En la entrevista que le hizo el investigador Julio Ortega para el libro Taller de la
escritura (2000), Margo Glantz dijo:
«Cuando me preguntan de qué generación soy, digo que
soy de los más jovencitos, y se echan a reír, pero empecé a
escribir más o menos tarde y con el tipo de ficción que hago
me siento como de 25 años. Siento además que de alguna
manera el fragmento es quizás una de las formas que la mujer
tiene también para enfrentarse al mundo de la escritura; es la
ruptura de una lógica muy tradicional y que se convierte en
una lógica de la conversación diaria en la cual de repente
estás hablando de algo muy serio y de repente también
mencionas un peinado o hablas de un vestido que te gusta;
hay una ruptura de la tradición filosófica y lógica estricta, en
relación con la escritura. Pero si uno lee con cuidado, mis
textos tienen una lógica interior».
Historia de una mujer que caminó por la vida con zapatos de diseñador y Saña
insisten en esta rara relación de todo con todo, en esta percepción de la vida que es tan
cercana a la pintura, a la música, a la literatura, tanto que deja de ser real y se convierte
en alta literatura, o lo contrario, de lo cual el ejemplo de Arthur Rimbaud y su abandono
de la poesía por ciertas bajas aspiraciones que se podrían calificar de burguesas y
también de siniestras es tremendamente triste. En Saña, el tejido de Margo Glantz se
empapa de violencia; hay saña en el hecho de contar con ligereza cómo Hernán Cortés
mandó cortar las manos de los indios, lo peor es que ese encarnizamiento no pareciera
provenir de quien lo cuenta o del hecho de contarlo, sino del propio episodio, de la
propia realidad. El detalle con que Margo describe las tiritas casi invisibles de los
zapatos de Ferragamo o la vestimenta de Kate Moss, al aplicarse a un asesinato o al olor
que despide el baño que se encuentra junto a un templo de La India, se convierte en
saña, en insistencia. Pero es verdad que el mundo se nos presenta un poco así, con el
mismo detalle en todas sus facetas, aunque no queramos verlo. Es el arte el que ilumina
estas cosas, el arte de quien las ve en su totalidad, como Margo Glantz. Sin embargo, no
hay en estos contrastes, o más bien en esta saña, un afán moralista; en todo caso, todo es
parte de lo mismo, del mismo tejido o el mismo viaje.
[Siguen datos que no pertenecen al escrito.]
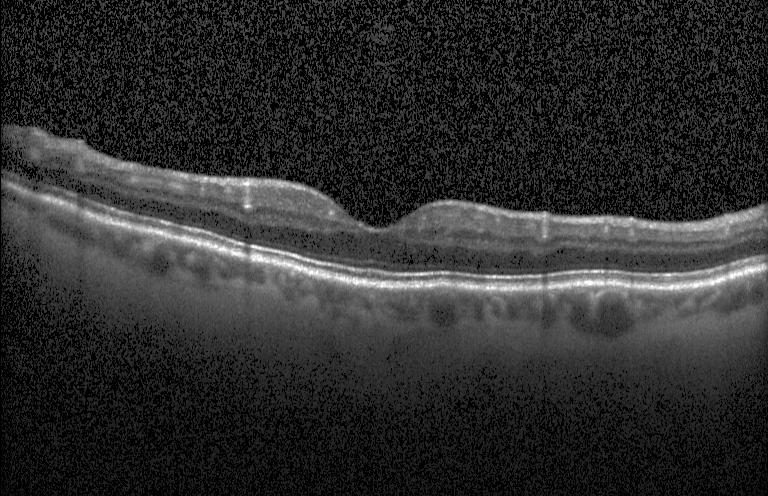
OCT scan showing neither CNV, DME, nor drusen.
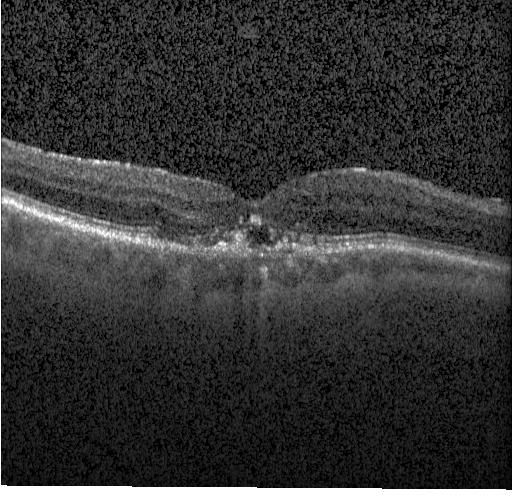
Horizontal scan through the fovea · OCT B-scan
Diagnosis: choroidal neovascularization (CNV).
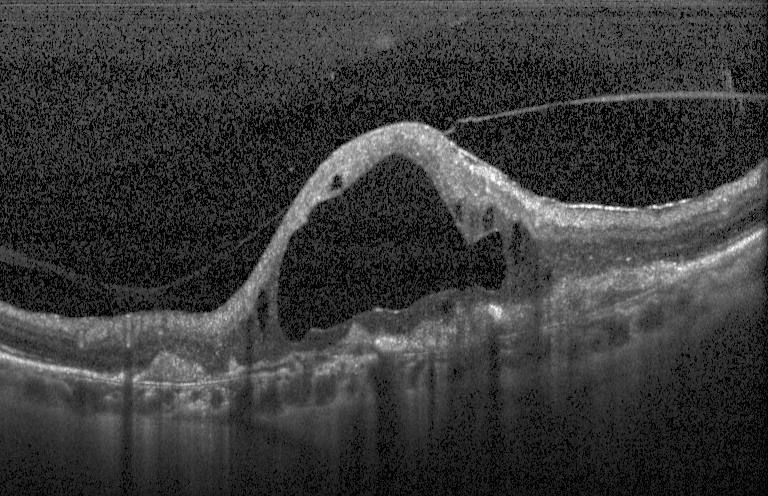

Spectral-domain OCT. OCT B-scan
Assessment: a choroidal neovascular membrane.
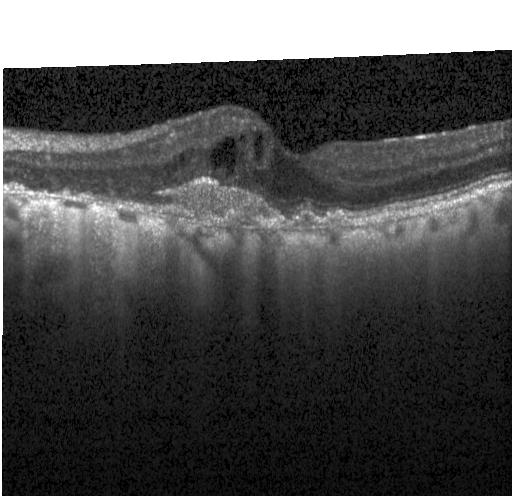

Diagnosis: a choroidal neovascular membrane.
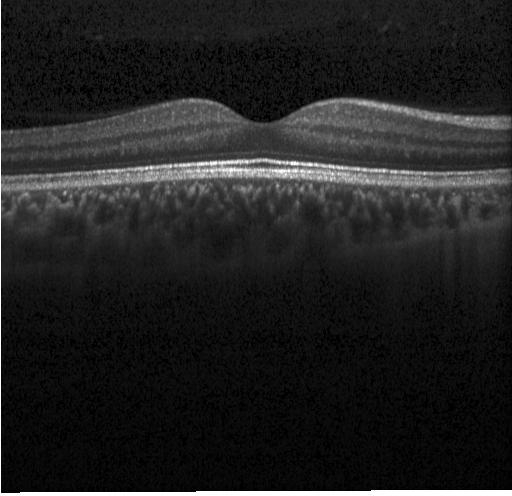 Diagnosis: neither choroidal neovascularization, diabetic macular edema, nor drusen.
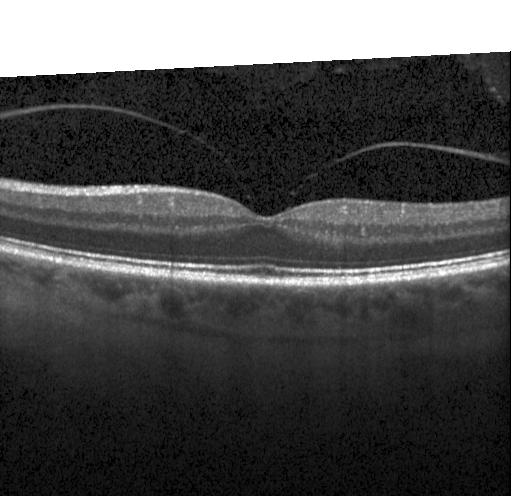

Dx: no CNV, DME, or drusen.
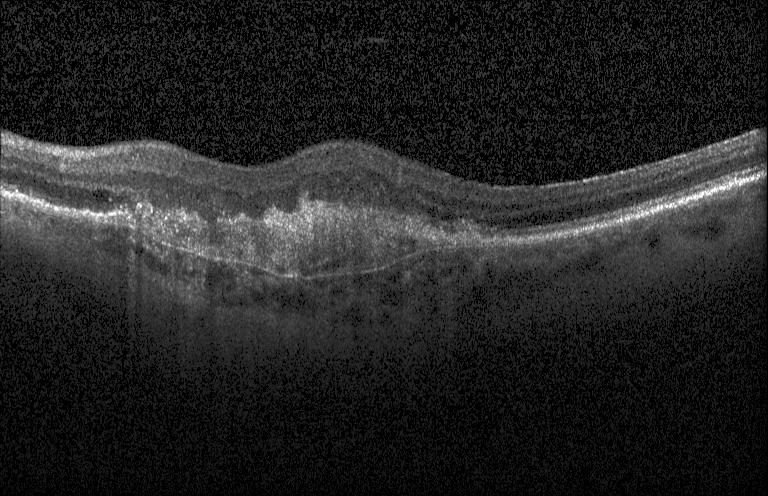
Optical coherence tomography B-scan
This B-scan demonstrates a choroidal neovascular membrane.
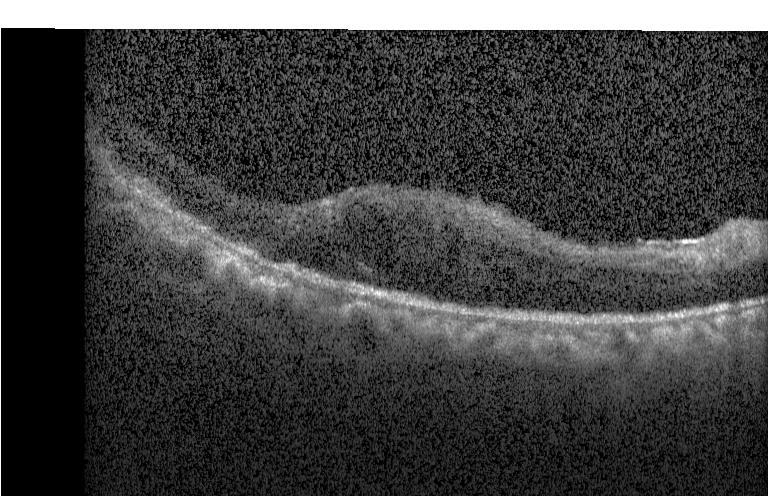

Impression: diabetic macular edema.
¿Cuántos fragmentos se podrían escribir sobre los fragmentos que escribe Margo
Glantz? Muchas veces Margo remata o interrumpe sus capítulos y sus fragmentos con
un revés que parecería irónico, una vuelta que no es de tuerca, sino, quizá, como esas
desembocaduras de calle a calle que mencionaba o como el pensamiento de alguien que
se distrae con un anuncio, pero que después relaciona esta distracción con lo anterior de
manera despiadada, a veces jocosa. Como ha dicho ella, con la lógica de la
conversación diaria. Yo no llamaría a esto ironía, porque sería simplificarlo; en realidad,
en esas derivaciones late una curiosidad y una sed de buscar sentido a las cosas, ese que
muchas veces aparece en las vueltas y las aparentes distracciones de la conversación. En
ese sentido, leer a la jovencita Margo Glantz es conversar con una de nuestras literaturas
más abiertas, ricas y dispuestas a un vagabundeo por barrios inusitados. Para
acompañarla, hay que ponerse los zapatos.